The rise of Semantic Web technologies has introduced formal ontology languages—Web Ontology Language (OWL) /Resource Description Framework (RDF) —to cultural heritage. Foundational models such as SKOS (Miles and Bechhofer, 2009), CIDOC CRM (Doerr, 2005), and Europeana EDM (Doerr et al., 2010) provide broad frameworks for describing events, places, and terminology. In Chinese heritage, ontologies have been successfully applied to ceramics (Wei et al., 2022) and ritual bronzes (Wei and Chen, 2023b). However, no formal ontology has yet been developed to semantically represent bronze weaponry.

Recent research has extended ontology modeling to military history. Notable examples include the WarSampo project, which extends CIDOC CRM with event ontologies to model battles, participants, locations, weapons, and timelines in a semantically searchable knowledge graph (Hyvönen et al., 2016). In Chinese contexts, semantic modeling remains exploratory: existing projects primarily focus on military terminology or campaign chronologies, with limited attention to weapons themselves (Lu et al., 2024). Bronze Age armaments in particular remain underrepresented, and few ontologies bridge weapon entities with combat events, actors, and functional roles.

Record list.

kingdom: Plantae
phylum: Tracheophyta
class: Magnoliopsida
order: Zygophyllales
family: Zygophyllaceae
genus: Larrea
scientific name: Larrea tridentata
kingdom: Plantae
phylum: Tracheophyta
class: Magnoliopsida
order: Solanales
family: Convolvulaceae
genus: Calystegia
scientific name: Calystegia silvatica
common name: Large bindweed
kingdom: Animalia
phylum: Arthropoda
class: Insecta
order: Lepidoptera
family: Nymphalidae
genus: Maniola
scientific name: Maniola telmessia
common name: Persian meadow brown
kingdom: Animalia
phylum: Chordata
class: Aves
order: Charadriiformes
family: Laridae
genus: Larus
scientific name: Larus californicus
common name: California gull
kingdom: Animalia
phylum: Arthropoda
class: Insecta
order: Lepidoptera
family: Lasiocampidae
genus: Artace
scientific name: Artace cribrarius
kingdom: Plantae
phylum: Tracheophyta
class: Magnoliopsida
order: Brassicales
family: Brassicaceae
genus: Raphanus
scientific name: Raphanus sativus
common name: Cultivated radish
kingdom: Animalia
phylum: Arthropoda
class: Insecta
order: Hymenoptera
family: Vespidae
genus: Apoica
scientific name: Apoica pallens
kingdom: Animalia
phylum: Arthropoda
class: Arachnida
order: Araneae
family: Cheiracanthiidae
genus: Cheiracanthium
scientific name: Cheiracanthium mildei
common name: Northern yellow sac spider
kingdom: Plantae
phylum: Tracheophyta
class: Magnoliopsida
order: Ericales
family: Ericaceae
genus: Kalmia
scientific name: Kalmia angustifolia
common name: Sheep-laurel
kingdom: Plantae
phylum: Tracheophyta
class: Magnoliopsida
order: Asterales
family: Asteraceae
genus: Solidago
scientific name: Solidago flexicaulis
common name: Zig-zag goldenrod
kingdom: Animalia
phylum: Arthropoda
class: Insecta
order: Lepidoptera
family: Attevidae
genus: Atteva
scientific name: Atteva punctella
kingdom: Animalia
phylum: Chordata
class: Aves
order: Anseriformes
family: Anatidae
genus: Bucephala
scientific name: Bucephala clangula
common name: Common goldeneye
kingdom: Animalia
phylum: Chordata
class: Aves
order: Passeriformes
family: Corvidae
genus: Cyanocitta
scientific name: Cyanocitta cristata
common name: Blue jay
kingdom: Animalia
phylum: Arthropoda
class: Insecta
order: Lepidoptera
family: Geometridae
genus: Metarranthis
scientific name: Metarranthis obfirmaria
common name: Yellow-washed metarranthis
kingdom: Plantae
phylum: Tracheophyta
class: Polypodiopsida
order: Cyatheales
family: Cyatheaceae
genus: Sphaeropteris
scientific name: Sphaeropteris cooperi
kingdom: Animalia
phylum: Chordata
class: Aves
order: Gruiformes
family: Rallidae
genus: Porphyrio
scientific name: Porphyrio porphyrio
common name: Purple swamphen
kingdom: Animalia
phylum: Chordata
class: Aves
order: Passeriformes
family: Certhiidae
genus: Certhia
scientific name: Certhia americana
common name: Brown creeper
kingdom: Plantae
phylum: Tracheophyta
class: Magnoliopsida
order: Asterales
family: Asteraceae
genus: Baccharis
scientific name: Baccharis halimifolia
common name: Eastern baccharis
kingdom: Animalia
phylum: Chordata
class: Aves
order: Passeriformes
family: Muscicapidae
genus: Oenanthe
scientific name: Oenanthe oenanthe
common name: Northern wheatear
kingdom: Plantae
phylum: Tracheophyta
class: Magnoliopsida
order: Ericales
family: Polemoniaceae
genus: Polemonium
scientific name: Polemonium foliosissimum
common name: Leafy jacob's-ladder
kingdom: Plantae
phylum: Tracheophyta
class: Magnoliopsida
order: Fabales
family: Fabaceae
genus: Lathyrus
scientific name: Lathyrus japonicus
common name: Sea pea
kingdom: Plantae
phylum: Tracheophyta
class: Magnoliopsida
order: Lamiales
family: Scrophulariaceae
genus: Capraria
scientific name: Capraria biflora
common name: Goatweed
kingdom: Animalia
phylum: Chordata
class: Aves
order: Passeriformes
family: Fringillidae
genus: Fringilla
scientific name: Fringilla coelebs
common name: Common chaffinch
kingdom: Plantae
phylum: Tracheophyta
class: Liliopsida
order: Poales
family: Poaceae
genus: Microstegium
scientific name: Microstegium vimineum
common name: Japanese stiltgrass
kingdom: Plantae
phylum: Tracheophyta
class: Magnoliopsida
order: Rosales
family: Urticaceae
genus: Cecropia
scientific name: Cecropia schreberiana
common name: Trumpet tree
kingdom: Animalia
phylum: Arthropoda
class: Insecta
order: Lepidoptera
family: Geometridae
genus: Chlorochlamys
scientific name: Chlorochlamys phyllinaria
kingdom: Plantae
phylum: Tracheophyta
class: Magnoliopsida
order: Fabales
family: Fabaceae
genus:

Stated goal A. In the passage on ontologies for cultural heritage, which project extends CIDOC CRM with event ontologies to model battles?
Stated goal B. Continue the passage on ontologies for cultural heritage from the point where it stops.

Result A. The WarSampo project.

Result B.
Beyond domain-specific applications, developments in Knowledge Organization (KO) offer important epistemological and methodological resources for cultural heritage ontology work. Hjørland (2013) argues that all knowledge organization systems embody implicit epistemic and ontological commitments; applied to artifact studies, this implies that classificatory choices—whether morphological, functional, or historical—reflect specific scholarly perspectives that should be made explicit in formal models. Mazzocchi (2018) further observes that formal ontologies, despite their logical rigor, inevitably encode cultural assumptions, reinforcing the importance of documenting the provenance, scope, and perspective of domain concepts. Incorporating these insights encourages heritage ontologies to represent not only canonical hierarchies but also the plurality of viewpoints that underpin archaeological typologies.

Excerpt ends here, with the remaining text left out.